◆ TO DO
Transcribe exactly everything in the data below from the line containing "middle pip: (341, 184)" down to the line containing "wrist: (597, 266)", both lines included and nothing further.
[Opening INPUT FOR THIS TASK section]
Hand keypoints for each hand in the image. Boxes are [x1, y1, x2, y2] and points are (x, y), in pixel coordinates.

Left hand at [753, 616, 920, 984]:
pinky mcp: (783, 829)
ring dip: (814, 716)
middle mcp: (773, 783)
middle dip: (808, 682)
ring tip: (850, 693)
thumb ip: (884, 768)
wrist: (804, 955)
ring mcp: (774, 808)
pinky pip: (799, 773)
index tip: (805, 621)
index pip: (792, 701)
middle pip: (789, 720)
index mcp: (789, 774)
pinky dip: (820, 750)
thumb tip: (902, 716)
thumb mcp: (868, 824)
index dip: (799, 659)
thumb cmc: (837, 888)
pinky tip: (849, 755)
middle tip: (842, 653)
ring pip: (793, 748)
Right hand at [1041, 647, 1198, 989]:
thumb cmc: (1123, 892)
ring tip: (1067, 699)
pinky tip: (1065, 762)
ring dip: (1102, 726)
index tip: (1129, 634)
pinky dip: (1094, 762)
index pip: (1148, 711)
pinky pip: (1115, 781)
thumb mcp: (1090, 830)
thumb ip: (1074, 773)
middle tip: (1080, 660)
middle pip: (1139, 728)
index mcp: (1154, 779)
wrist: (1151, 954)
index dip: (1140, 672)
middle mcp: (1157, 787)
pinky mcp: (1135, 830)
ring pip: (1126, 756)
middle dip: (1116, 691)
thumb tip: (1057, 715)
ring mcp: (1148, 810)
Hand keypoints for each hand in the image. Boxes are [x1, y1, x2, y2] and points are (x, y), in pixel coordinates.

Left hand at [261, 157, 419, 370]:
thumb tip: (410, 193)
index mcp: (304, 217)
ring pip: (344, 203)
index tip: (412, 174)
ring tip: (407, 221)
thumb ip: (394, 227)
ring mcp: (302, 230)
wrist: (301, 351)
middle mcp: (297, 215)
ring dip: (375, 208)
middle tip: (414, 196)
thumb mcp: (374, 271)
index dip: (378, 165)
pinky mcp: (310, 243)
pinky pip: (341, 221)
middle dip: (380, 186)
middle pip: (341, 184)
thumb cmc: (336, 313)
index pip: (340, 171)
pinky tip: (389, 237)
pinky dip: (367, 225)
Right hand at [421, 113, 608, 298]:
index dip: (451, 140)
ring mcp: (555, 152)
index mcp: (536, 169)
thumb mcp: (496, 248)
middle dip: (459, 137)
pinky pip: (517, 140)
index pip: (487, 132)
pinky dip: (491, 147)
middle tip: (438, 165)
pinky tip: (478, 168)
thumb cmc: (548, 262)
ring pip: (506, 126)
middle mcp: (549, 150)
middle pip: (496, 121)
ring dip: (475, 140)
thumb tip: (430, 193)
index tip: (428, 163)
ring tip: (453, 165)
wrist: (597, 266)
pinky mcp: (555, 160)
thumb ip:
[Closing INPUT FOR THIS TASK section]
◆ RESPONSE TO THIS EXERCISE
middle pip: (341, 184)
thumb cmc: (336, 313)
index pip: (340, 171)
pinky tip: (389, 237)
pinky dip: (367, 225)
Right hand at [421, 113, 608, 298]:
index dip: (451, 140)
ring mcp: (555, 152)
index mcp: (536, 169)
thumb mcp: (496, 248)
middle dip: (459, 137)
pinky pip: (517, 140)
index pip: (487, 132)
pinky dip: (491, 147)
middle tip: (438, 165)
pinky tip: (478, 168)
thumb cmc: (548, 262)
ring pip: (506, 126)
middle mcp: (549, 150)
middle pip: (496, 121)
ring dip: (475, 140)
thumb tip: (430, 193)
index tip: (428, 163)
ring tip: (453, 165)
wrist: (597, 266)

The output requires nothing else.